What is buildings insurance?

Buildings insurance provides you with the money to cover the costs of repairing or rebuilding your home should it be damaged or destroyed.

If you are a landlord or a home owner then buildings insurance is essential, for those renting a property then buildings insurance is the responsibility of your landlord. However, as a tenant, you may wish to consider taking out contents insurance.

Buildings insurance will cover the structure of your home – but can also include sheds, garages and other external features.

A standard policy will usually cover you for the following:

  • Floods
  • Subsidence
  • Theft/vandalism
  • Fire
  • Lightning damage
  • Water damage

It’s important to remember that when you’re taking out buildings insurance – you need to cover your home for its rebuild value, not the market value if you were to sell it. Find out how to calculate how much home insurance you need and compare building insurance.

there are some quick ways to save on your contents insurance before you start to compare buildings and contents insurance:

  • Fitting a burglar alarm, joining local Neighbourhood Watch schemes, security lighting and other measures to secure your home
  • Fitting a NACOSS alarm could earn you a discount
  • Install a smoke alarm
  • Increase the excess on your policy – if you are happy to cover more of the cost of the claim your premiums could be lowered
  • No claims discounts – the less you claim, the lower your premiums will be.

Do I have to take out buildings and contents insurance?

You are not breaking the law if you don’t have building and contents insurance. However, most mortgage providers will insist that you have buildings insurance before they will lend you any money, as your home is used as collateral in the event that you can’t keep up repayments. And of course you are taking a huge risk, should something happen then the costs of repairs fall on your shoulders.

Circumstances that could render your home insurance policy void

There are a number of other changes to your home situation that could invalidate your contents and buildings insurance policy.

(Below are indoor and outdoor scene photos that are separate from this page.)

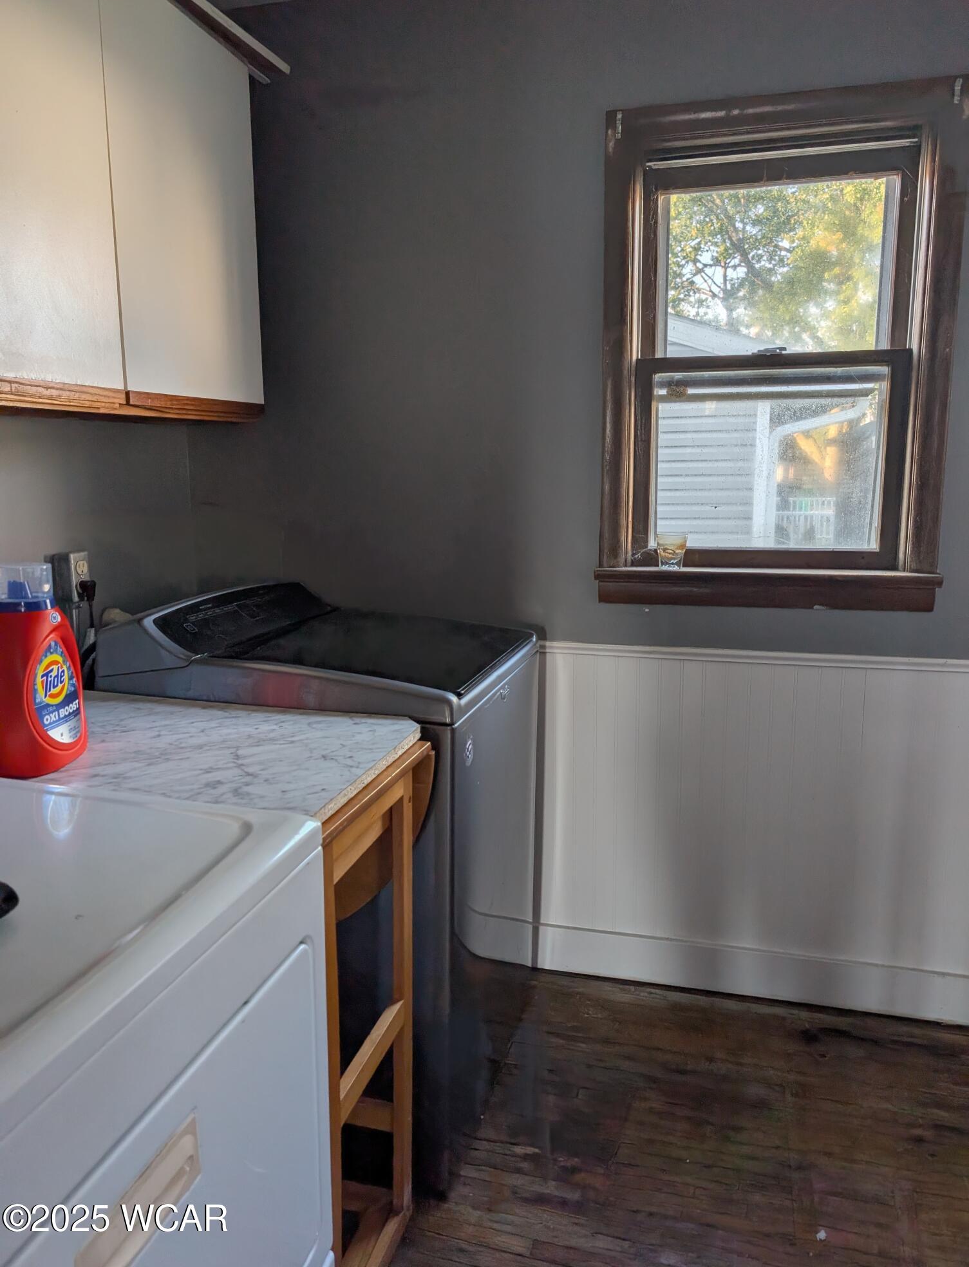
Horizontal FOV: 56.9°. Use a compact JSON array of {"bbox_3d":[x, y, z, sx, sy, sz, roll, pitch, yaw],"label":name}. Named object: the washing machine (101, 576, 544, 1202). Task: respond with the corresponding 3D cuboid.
[{"bbox_3d":[-0.312,0.468,2.034,0.715,1.050,0.700,3,10,15],"label":"washing machine"}]

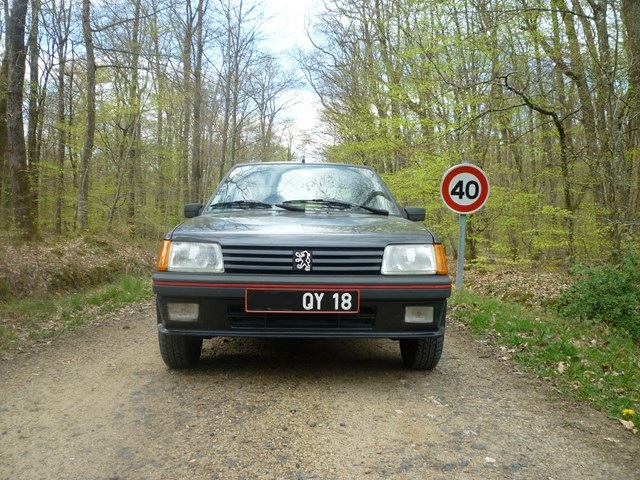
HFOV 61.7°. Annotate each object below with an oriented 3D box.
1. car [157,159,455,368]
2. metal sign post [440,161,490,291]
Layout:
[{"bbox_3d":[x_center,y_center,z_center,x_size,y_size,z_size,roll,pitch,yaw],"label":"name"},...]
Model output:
[{"bbox_3d":[-0.140,0.090,4.310,1.610,1.370,3.710,1,-1,-2],"label":"car"},{"bbox_3d":[1.850,-0.155,6.960,0.650,1.710,0.100,4,-1,0],"label":"metal sign post"}]

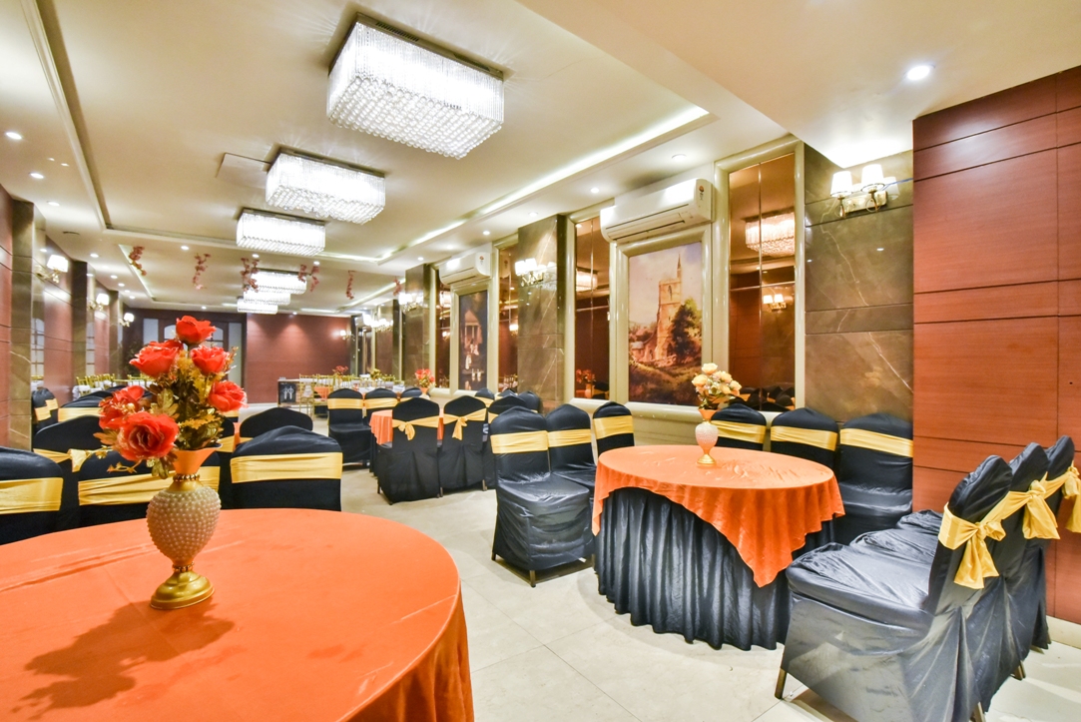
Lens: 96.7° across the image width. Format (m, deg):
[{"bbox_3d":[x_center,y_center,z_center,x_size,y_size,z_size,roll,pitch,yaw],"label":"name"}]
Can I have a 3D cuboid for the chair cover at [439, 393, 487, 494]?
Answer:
[{"bbox_3d":[-0.848,0.820,4.872,0.450,0.950,0.550,0,0,-27],"label":"chair cover"}]

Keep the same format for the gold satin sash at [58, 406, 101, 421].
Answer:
[{"bbox_3d":[-4.360,0.522,4.696,0.450,0.130,0.100,0,0,-33],"label":"gold satin sash"}]

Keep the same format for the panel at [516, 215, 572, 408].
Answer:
[{"bbox_3d":[0.020,-0.204,5.958,0.180,3.000,0.745,0,0,-39],"label":"panel"}]

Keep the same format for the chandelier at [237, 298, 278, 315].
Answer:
[{"bbox_3d":[-8.260,-1.655,14.050,0.917,0.328,0.610,0,0,-35],"label":"chandelier"}]

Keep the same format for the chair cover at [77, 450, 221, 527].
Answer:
[{"bbox_3d":[-1.550,0.791,1.860,0.470,0.950,0.560,0,0,-29],"label":"chair cover"}]

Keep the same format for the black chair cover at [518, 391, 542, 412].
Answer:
[{"bbox_3d":[-0.339,0.815,5.339,0.560,0.950,0.460,0,0,-39],"label":"black chair cover"}]

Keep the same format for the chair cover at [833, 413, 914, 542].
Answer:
[{"bbox_3d":[1.940,0.806,2.884,0.550,0.950,0.450,0,-1,-40],"label":"chair cover"}]

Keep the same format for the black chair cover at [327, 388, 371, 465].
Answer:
[{"bbox_3d":[-2.360,0.828,5.924,0.450,0.950,0.550,0,-1,-35],"label":"black chair cover"}]

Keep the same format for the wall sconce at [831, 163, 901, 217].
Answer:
[{"bbox_3d":[2.051,-1.079,3.092,0.220,0.294,0.308,0,0,-39],"label":"wall sconce"}]

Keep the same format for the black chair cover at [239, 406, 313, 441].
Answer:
[{"bbox_3d":[-2.028,0.801,3.629,0.457,0.953,0.559,0,0,-39],"label":"black chair cover"}]

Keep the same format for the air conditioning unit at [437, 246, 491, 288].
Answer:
[{"bbox_3d":[-1.163,-1.392,7.320,0.250,0.330,1.080,0,0,-39],"label":"air conditioning unit"}]

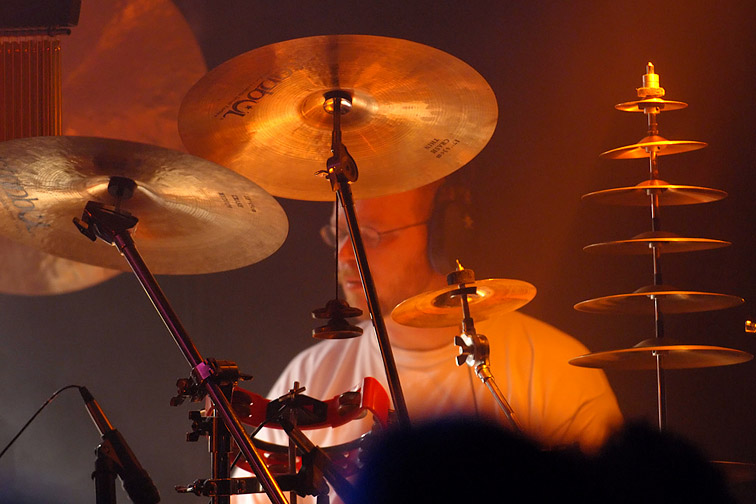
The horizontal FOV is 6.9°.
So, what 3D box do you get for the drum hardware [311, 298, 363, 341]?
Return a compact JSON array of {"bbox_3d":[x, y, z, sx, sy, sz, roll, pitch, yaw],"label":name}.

Making significant structural home improvements such as knocking down a wall, installing a loft conversion or putting an extension on the house, this could change the terms of your policy.

You need to inform your insurer if you live within very close proximity to a tall tree or flood-prone area, or have parts of your home made from non-standard materials.

Not informing your insurer will cause problems for you should you need to make a claim later.

 

What does buildings and contents insurance cover?

The buildings insurance part of the policy offers cover for your home’s structure and its permanent fixtures and fittings.

If you have a mortgage on your property it’s likely that the mortgage provider will insist that you have buildings cover as a condition of the loan, and leaseholder terms may also demand this.

If you own the property outright then the choice of whether to take out buildings insurance is down to you, but you should consider the value of your home, whether you could afford to lose such a valuable asset, and whether you could put another roof over your head.

In obtaining a quote, you’ll be asked the rebuild value of your home.

This should be found on your mortgage agreement or on the deeds of your house, but bear in mind that it’s likely to change over time.

For more information, try using the calculator supplied by the Association of British Insurers (ABI) or visiting the Building Cost Information Service.

The contents insurance element of the policy offers financial protection against accidents, thefts or loss that can affect your personal possessions and other valuables.

Such cover is optional, but you should consider how important such items are to you and whether you could afford to replace them should they be lost.

In seeking a quote you’ll be asked to assess the value of your contents – it’s important to get this right to make sure you’re not under-insured.

The simplest way to make the assessment could be try our easy-to-use contents calculator.

Alternatively, there’s the laborious task of going through your property room by room, making a list of your possessions and their value.

Insurers usually set a maximum limit for individual items, and this is likely to be in the region of £1,000.

If you have items worth more than this – perhaps jewellery, a bike or expensive electrical equipment – you’ll need to list them separately on your policy.

You should always check your policy’s terms and conditions for full details of what’s covered and for any exclusions.

Are there any advantages to separating buildings and contents insurance?

Ensure that you need both buildings and contents cover before considering a combined policy.

Landlords, for example, may not need contents insurance if they let their property unfurnished or part-furnished.

If you are letting a property, remember that you’ll need a dedicated landlord insurance policy and, even then, you should check your buildings policy carefully to see exactly what’s covered.

Buildings insurance will not usually be of concern to tenants, but it is likely that they’ll want to consider cover for their contents.

It’s possible that you may already have contents cover from a packaged bank account, premium credit card, or some other source.

If so, check that the policy offers sufficient protection, but don’t double up on insurance cover – you’d be wasting money and, in the event of an incident, it can complicate claims and drive up your premiums.

As ever, it’s advisable to search the market for the best deal to suit your needs and to read the terms and conditions before buying a policy.